__O EXERCÍCIO__
Pode reproduzir, sem nenhuma alteração e na mesma ordem, todas as linhas dos registros abaixo?
========================
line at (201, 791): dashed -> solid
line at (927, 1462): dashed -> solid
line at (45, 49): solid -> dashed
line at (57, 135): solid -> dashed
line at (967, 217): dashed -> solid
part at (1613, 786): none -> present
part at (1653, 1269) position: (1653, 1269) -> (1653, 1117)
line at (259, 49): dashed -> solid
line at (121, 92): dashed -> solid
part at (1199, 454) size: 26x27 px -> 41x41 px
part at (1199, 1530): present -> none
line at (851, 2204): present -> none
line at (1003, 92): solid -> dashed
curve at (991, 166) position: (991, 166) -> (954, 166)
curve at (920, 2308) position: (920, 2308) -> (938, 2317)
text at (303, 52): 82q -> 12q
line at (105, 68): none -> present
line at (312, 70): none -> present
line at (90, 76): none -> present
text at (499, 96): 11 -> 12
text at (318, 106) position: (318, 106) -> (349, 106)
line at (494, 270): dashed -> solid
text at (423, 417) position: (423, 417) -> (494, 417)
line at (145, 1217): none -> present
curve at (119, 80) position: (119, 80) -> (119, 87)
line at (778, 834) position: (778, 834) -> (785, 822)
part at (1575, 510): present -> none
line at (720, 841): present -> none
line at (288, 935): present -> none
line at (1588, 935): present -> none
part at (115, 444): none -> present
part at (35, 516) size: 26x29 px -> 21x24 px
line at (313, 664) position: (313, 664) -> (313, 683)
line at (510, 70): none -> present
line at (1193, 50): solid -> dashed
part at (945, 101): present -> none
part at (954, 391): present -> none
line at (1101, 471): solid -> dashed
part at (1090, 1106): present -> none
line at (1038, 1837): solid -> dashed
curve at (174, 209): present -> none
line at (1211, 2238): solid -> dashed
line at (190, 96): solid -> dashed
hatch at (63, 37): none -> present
========================
__EXERCÍCIO RESOLVIDO__
line at (201, 791): dashed -> solid
line at (927, 1462): dashed -> solid
line at (45, 49): solid -> dashed
line at (57, 135): solid -> dashed
line at (967, 217): dashed -> solid
part at (1613, 786): none -> present
part at (1653, 1269) position: (1653, 1269) -> (1653, 1117)
line at (259, 49): dashed -> solid
line at (121, 92): dashed -> solid
part at (1199, 454) size: 26x27 px -> 41x41 px
part at (1199, 1530): present -> none
line at (851, 2204): present -> none
line at (1003, 92): solid -> dashed
curve at (991, 166) position: (991, 166) -> (954, 166)
curve at (920, 2308) position: (920, 2308) -> (938, 2317)
text at (303, 52): 82q -> 12q
line at (105, 68): none -> present
line at (312, 70): none -> present
line at (90, 76): none -> present
text at (499, 96): 11 -> 12
text at (318, 106) position: (318, 106) -> (349, 106)
line at (494, 270): dashed -> solid
text at (423, 417) position: (423, 417) -> (494, 417)
line at (145, 1217): none -> present
curve at (119, 80) position: (119, 80) -> (119, 87)
line at (778, 834) position: (778, 834) -> (785, 822)
part at (1575, 510): present -> none
line at (720, 841): present -> none
line at (288, 935): present -> none
line at (1588, 935): present -> none
part at (115, 444): none -> present
part at (35, 516) size: 26x29 px -> 21x24 px
line at (313, 664) position: (313, 664) -> (313, 683)
line at (510, 70): none -> present
line at (1193, 50): solid -> dashed
part at (945, 101): present -> none
part at (954, 391): present -> none
line at (1101, 471): solid -> dashed
part at (1090, 1106): present -> none
line at (1038, 1837): solid -> dashed
curve at (174, 209): present -> none
line at (1211, 2238): solid -> dashed
line at (190, 96): solid -> dashed
hatch at (63, 37): none -> present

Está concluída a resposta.